An exact reproduction of all entries is required.

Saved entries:
################

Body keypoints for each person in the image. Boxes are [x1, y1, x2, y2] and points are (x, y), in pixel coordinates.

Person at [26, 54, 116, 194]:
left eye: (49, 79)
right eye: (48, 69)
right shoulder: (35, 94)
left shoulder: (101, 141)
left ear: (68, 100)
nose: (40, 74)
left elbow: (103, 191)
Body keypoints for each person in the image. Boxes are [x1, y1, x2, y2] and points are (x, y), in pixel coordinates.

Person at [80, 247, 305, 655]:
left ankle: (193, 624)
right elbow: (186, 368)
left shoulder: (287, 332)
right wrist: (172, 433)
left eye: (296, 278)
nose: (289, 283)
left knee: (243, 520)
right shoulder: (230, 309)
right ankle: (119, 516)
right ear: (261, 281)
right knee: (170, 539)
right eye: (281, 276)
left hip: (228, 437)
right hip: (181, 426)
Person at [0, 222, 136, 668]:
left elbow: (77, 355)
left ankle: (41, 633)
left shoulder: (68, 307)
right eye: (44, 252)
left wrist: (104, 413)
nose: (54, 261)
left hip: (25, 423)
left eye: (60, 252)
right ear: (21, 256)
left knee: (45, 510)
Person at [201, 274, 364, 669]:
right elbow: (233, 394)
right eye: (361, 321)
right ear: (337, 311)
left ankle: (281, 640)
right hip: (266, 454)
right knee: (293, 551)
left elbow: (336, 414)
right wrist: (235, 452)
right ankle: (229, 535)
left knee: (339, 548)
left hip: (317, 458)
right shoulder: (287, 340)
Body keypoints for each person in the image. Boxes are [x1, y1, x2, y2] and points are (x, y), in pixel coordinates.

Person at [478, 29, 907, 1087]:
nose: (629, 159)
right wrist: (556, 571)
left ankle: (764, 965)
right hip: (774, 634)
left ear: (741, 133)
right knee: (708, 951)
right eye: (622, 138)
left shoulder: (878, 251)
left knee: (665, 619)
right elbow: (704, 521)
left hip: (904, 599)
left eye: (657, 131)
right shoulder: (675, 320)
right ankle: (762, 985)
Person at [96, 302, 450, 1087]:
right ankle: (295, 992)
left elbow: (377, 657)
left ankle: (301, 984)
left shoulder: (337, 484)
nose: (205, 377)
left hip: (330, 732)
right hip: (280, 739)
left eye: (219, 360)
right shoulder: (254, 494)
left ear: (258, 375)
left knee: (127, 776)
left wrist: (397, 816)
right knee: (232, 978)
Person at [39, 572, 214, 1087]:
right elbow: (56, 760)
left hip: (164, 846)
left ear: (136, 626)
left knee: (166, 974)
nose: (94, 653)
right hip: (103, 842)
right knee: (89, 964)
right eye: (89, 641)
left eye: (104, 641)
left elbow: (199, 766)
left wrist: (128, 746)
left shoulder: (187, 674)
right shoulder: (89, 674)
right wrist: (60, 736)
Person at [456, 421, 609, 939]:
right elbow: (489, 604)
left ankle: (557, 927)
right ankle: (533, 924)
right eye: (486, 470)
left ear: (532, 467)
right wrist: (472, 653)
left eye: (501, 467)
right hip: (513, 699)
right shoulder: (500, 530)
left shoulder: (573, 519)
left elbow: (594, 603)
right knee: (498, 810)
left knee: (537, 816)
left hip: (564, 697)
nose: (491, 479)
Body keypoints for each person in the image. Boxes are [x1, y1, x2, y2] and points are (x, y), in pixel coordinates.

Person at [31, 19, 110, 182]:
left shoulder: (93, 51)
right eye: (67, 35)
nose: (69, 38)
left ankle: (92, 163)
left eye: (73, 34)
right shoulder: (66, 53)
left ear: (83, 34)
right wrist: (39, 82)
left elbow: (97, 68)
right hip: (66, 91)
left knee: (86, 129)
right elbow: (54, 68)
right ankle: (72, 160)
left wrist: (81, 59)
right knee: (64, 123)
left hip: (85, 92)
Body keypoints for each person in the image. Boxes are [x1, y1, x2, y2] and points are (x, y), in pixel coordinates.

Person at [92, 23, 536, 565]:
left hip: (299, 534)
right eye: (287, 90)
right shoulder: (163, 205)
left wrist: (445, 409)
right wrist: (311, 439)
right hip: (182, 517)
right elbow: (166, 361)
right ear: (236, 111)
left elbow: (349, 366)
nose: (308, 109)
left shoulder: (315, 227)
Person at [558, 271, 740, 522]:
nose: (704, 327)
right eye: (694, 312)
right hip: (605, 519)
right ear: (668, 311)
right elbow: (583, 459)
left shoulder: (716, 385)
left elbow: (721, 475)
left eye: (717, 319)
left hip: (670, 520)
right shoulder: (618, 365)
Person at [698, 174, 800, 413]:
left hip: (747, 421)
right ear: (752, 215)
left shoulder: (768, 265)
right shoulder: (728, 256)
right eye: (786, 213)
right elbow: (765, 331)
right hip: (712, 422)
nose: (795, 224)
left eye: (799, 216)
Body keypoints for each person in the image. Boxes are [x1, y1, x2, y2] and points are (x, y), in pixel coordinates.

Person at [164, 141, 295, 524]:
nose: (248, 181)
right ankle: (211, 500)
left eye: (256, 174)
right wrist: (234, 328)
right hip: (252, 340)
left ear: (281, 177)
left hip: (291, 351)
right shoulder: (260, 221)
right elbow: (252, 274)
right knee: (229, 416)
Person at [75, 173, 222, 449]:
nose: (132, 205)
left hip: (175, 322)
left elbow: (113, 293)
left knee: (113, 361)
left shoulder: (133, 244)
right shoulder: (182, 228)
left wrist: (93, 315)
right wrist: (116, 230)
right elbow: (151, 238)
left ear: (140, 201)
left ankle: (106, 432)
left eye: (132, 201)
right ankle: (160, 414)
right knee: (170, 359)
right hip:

################

ANSWER FOR THIS EXERCISE:
Body keypoints for each person in the image. Boxes are [x1, y1, x2, y2] and points are (x, y), in pixel coordinates.

Person at [26, 54, 116, 194]:
left eye: (49, 79)
right eye: (48, 69)
right shoulder: (35, 94)
left shoulder: (101, 141)
left ear: (68, 100)
nose: (40, 74)
left elbow: (103, 191)
Body keypoints for each person in the image. Boxes are [x1, y1, x2, y2] and points are (x, y), in pixel coordinates.

Person at [80, 247, 305, 655]:
left ankle: (193, 624)
right elbow: (186, 368)
left shoulder: (287, 332)
right wrist: (172, 433)
left eye: (296, 278)
nose: (289, 283)
left knee: (243, 520)
right shoulder: (230, 309)
right ankle: (119, 516)
right ear: (261, 281)
right knee: (170, 539)
right eye: (281, 276)
left hip: (228, 437)
right hip: (181, 426)
Person at [0, 222, 136, 668]:
left elbow: (77, 355)
left ankle: (41, 633)
left shoulder: (68, 307)
right eye: (44, 252)
left wrist: (104, 413)
nose: (54, 261)
left hip: (25, 423)
left eye: (60, 252)
right ear: (21, 256)
left knee: (45, 510)
Person at [201, 274, 364, 669]:
right elbow: (233, 394)
right eye: (361, 321)
right ear: (337, 311)
left ankle: (281, 640)
right hip: (266, 454)
right knee: (293, 551)
left elbow: (336, 414)
right wrist: (235, 452)
right ankle: (229, 535)
left knee: (339, 548)
left hip: (317, 458)
right shoulder: (287, 340)
Body keypoints for each person in the image. Boxes are [x1, y1, x2, y2] and points are (x, y), in pixel coordinates.

Person at [478, 29, 907, 1087]:
nose: (629, 159)
right wrist: (556, 571)
left ankle: (764, 965)
right hip: (774, 634)
left ear: (741, 133)
right knee: (708, 951)
right eye: (622, 138)
left shoulder: (878, 251)
left knee: (665, 619)
right elbow: (704, 521)
left hip: (904, 599)
left eye: (657, 131)
right shoulder: (675, 320)
right ankle: (762, 985)
Person at [96, 302, 450, 1087]:
right ankle: (295, 992)
left elbow: (377, 657)
left ankle: (301, 984)
left shoulder: (337, 484)
nose: (205, 377)
left hip: (330, 732)
right hip: (280, 739)
left eye: (219, 360)
right shoulder: (254, 494)
left ear: (258, 375)
left knee: (127, 776)
left wrist: (397, 816)
right knee: (232, 978)
Person at [39, 572, 214, 1087]:
right elbow: (56, 760)
left hip: (164, 846)
left ear: (136, 626)
left knee: (166, 974)
nose: (94, 653)
right hip: (103, 842)
right knee: (89, 964)
right eye: (89, 641)
left eye: (104, 641)
left elbow: (199, 766)
left wrist: (128, 746)
left shoulder: (187, 674)
right shoulder: (89, 674)
right wrist: (60, 736)
Person at [456, 421, 609, 939]:
right elbow: (489, 604)
left ankle: (557, 927)
right ankle: (533, 924)
right eye: (486, 470)
left ear: (532, 467)
right wrist: (472, 653)
left eye: (501, 467)
right hip: (513, 699)
right shoulder: (500, 530)
left shoulder: (573, 519)
left elbow: (594, 603)
right knee: (498, 810)
left knee: (537, 816)
left hip: (564, 697)
nose: (491, 479)
Body keypoints for each person in the image. Boxes are [x1, y1, x2, y2] and points are (x, y), in pixel coordinates.

Person at [31, 19, 110, 182]:
left shoulder: (93, 51)
right eye: (67, 35)
nose: (69, 38)
left ankle: (92, 163)
left eye: (73, 34)
right shoulder: (66, 53)
left ear: (83, 34)
right wrist: (39, 82)
left elbow: (97, 68)
right hip: (66, 91)
left knee: (86, 129)
right elbow: (54, 68)
right ankle: (72, 160)
left wrist: (81, 59)
right knee: (64, 123)
left hip: (85, 92)
Body keypoints for each person in the image. Boxes are [x1, y1, x2, y2] and points are (x, y), in pixel coordinates.

Person at [92, 23, 536, 565]:
left hip: (299, 534)
right eye: (287, 90)
right shoulder: (163, 205)
left wrist: (445, 409)
right wrist: (311, 439)
right hip: (182, 517)
right elbow: (166, 361)
right ear: (236, 111)
left elbow: (349, 366)
nose: (308, 109)
left shoulder: (315, 227)
Person at [558, 271, 740, 522]:
nose: (704, 327)
right eye: (694, 312)
right hip: (605, 519)
right ear: (668, 311)
right elbow: (583, 459)
left shoulder: (716, 385)
left elbow: (721, 475)
left eye: (717, 319)
left hip: (670, 520)
right shoulder: (618, 365)
Person at [698, 174, 800, 413]:
left hip: (747, 421)
right ear: (752, 215)
left shoulder: (768, 265)
right shoulder: (728, 256)
right eye: (786, 213)
right elbow: (765, 331)
right hip: (712, 422)
nose: (795, 224)
left eye: (799, 216)
Body keypoints for each person in the image. Boxes are [x1, y1, x2, y2] and points are (x, y), in pixel coordinates.

Person at [164, 141, 295, 524]:
nose: (248, 181)
right ankle: (211, 500)
left eye: (256, 174)
right wrist: (234, 328)
right hip: (252, 340)
left ear: (281, 177)
left hip: (291, 351)
right shoulder: (260, 221)
right elbow: (252, 274)
right knee: (229, 416)
Person at [75, 173, 222, 449]:
nose: (132, 205)
left hip: (175, 322)
left elbow: (113, 293)
left knee: (113, 361)
left shoulder: (133, 244)
right shoulder: (182, 228)
left wrist: (93, 315)
right wrist: (116, 230)
right elbow: (151, 238)
left ear: (140, 201)
left ankle: (106, 432)
left eye: (132, 201)
right ankle: (160, 414)
right knee: (170, 359)
right hip:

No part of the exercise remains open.